Advanced Deep Learning in Computer Vision
Overall Course Objectives
To give knowledge of advanced deep learning methods and models for computer vision, and give competence in applying these techniques in different applications.
See course description in Danish
Learning Objectives
- Select, implement, and utilize state-of-the-art deep learning architectures for classical computer vision tasks such as classification, segmentation, and recognition
- Utilize and examine deep learning models that combine image data with other modalities, such as text
- Implement deep learning models for temporal image data, such as videos
- Explain and implement deep generative models for image synthesis
- Describe, implement and compare alternative methods for training deep learning models in limited data settings
- Assess the quality of deep learning models for computer vision from viewpoints of both performance and responsibility/ethics.
- Present projects and associated results in writing as well as oral presentation.

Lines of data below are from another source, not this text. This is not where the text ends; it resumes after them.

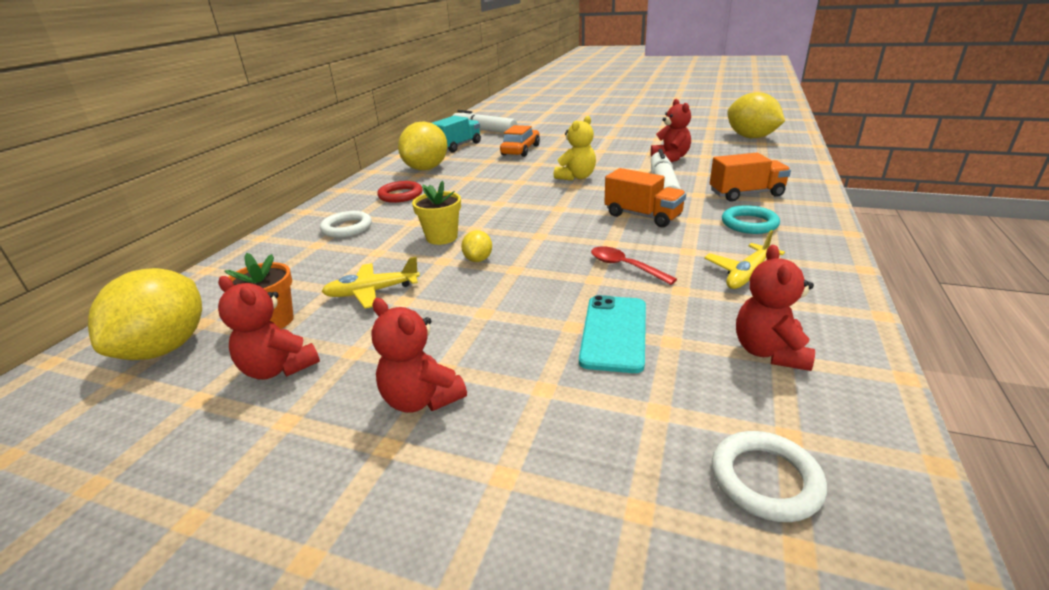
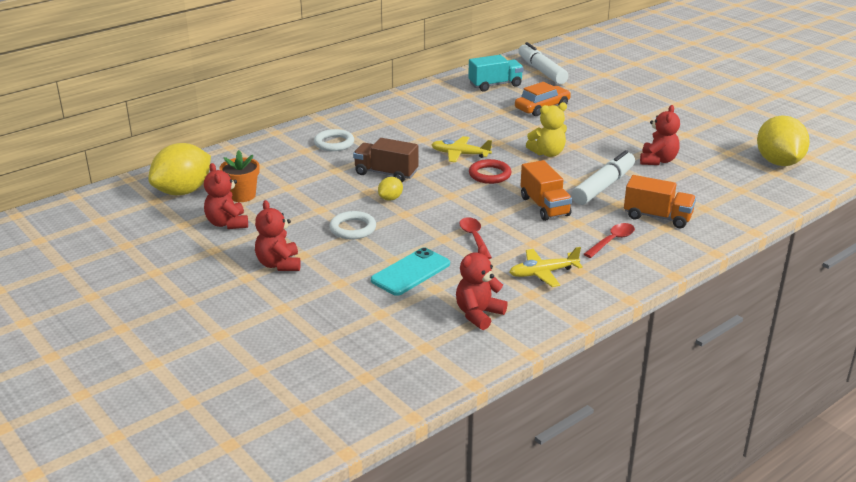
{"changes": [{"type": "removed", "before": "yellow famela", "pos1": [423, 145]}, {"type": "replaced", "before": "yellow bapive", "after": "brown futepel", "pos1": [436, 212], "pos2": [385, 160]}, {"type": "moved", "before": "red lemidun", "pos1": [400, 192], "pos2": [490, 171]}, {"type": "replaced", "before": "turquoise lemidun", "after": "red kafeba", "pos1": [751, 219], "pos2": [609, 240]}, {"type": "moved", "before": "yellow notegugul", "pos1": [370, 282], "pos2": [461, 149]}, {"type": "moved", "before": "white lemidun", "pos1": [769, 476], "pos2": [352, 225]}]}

- Discuss strengths, weaknesses and societal implications of state-of-the-art deep learning models.
Course Content
The course gives an introduction to advanced topics within deep learning for computer vision. Therefore, focus in the exercises is on implementing algorithms and using these for solving practical computer vision problems within the following topics: image recognition, sequential data, generative models, video understanding, explainability, and fairness.
Teaching Method
Lectures, practical exercises and projects.
Faculty
Limited number of seats
Minimum: 8.
Please be aware that this course will only be held if the required minimum number of participants is met. You will be informed 8 days before the start of the course, whether the course will be held.